§ Work task
Extract the text of each entry below exactly, leaving every image behind.

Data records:
════════

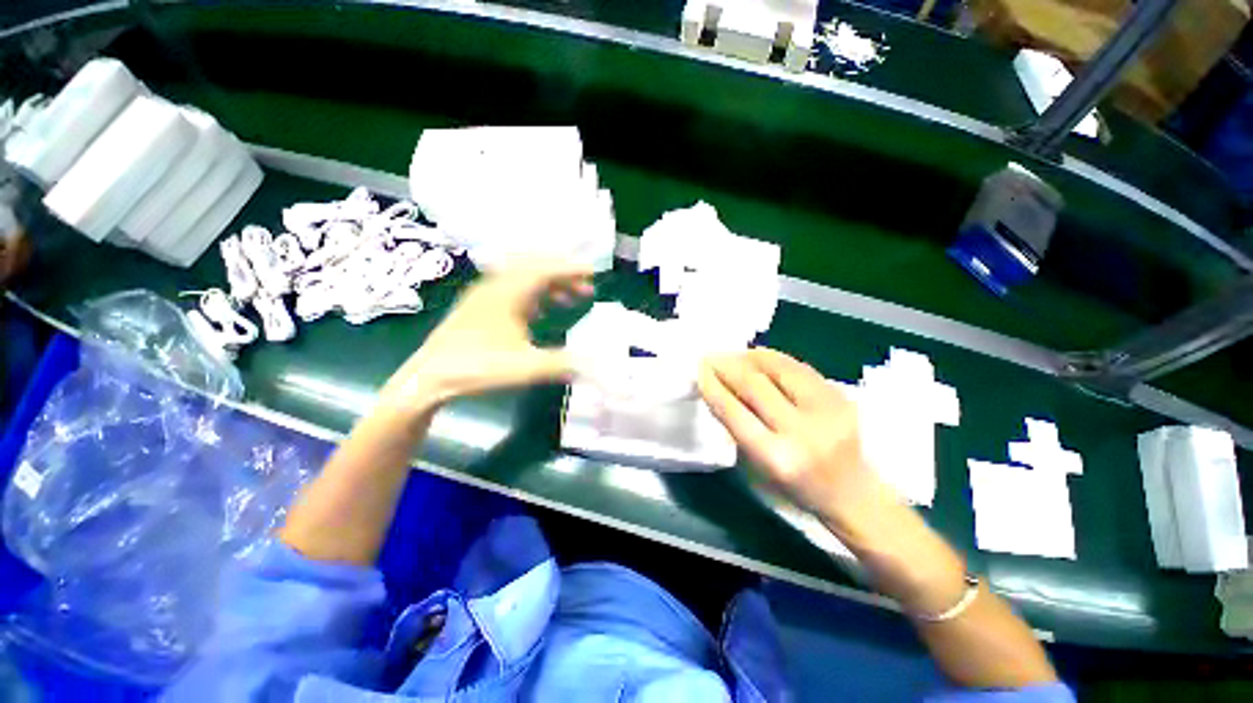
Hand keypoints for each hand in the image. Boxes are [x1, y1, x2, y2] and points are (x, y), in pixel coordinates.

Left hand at [378, 259, 593, 418]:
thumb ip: (563, 363)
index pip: (545, 269)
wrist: (428, 378)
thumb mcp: (525, 367)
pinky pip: (513, 290)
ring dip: (550, 285)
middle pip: (535, 268)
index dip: (571, 270)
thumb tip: (594, 363)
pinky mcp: (479, 307)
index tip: (593, 274)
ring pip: (524, 279)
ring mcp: (485, 295)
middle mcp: (496, 286)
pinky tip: (542, 311)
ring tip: (570, 299)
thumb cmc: (477, 368)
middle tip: (586, 288)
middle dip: (564, 275)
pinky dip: (534, 295)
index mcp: (508, 293)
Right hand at [698, 348, 892, 516]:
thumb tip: (719, 386)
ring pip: (778, 369)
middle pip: (754, 385)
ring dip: (747, 357)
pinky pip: (798, 366)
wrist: (853, 492)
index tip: (699, 371)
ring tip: (730, 354)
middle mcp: (801, 432)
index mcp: (776, 458)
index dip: (713, 387)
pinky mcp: (841, 396)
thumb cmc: (796, 487)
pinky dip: (773, 358)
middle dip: (727, 367)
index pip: (734, 412)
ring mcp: (826, 410)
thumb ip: (738, 425)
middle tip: (710, 357)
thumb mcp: (758, 465)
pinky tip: (756, 355)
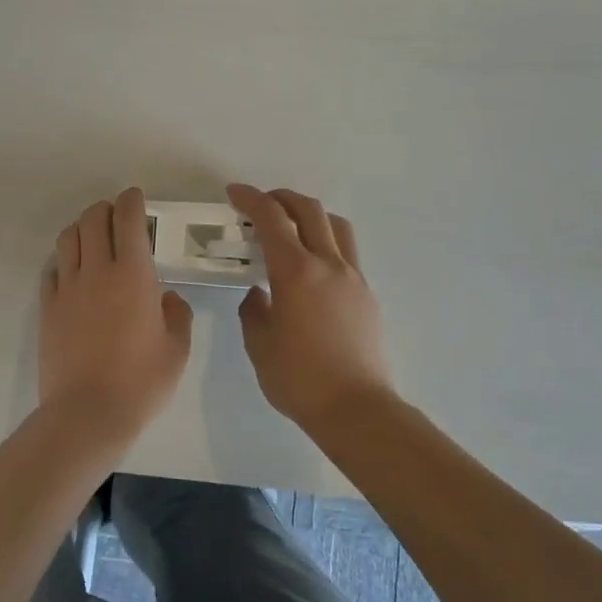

════════

§ Output
Hand keypoints for each hand in the image. Boxes are [x1, y1, x2, y2] and points are (x, y), in pixel coordinates.

Left hand at [378, 259, 593, 418]:
thumb ip: (563, 363)
index pip: (545, 269)
wrist: (428, 378)
thumb mcp: (525, 367)
pinky pip: (513, 290)
ring dip: (550, 285)
middle pip: (535, 268)
index dip: (571, 270)
thumb tip: (594, 363)
pinky mcp: (479, 307)
index tip: (593, 274)
ring pip: (524, 279)
ring mcp: (485, 295)
middle mcp: (496, 286)
pinky tip: (542, 311)
ring tip: (570, 299)
thumb cmc: (477, 368)
middle tip: (586, 288)
middle dip: (564, 275)
pinky dip: (534, 295)
index mcp: (508, 293)
Right hand at [698, 348, 892, 516]:
thumb tip: (719, 386)
ring pip: (778, 369)
middle pip: (754, 385)
ring dip: (747, 357)
pinky pip: (798, 366)
wrist: (853, 492)
index tip: (699, 371)
ring tip: (730, 354)
middle mcp: (801, 432)
index mcp: (776, 458)
index dip: (713, 387)
pinky mcp: (841, 396)
thumb cmc: (796, 487)
pinky dip: (773, 358)
middle dip: (727, 367)
index pip: (734, 412)
ring mcp: (826, 410)
thumb ip: (738, 425)
middle tip: (710, 357)
thumb mcp: (758, 465)
pinky tip: (756, 355)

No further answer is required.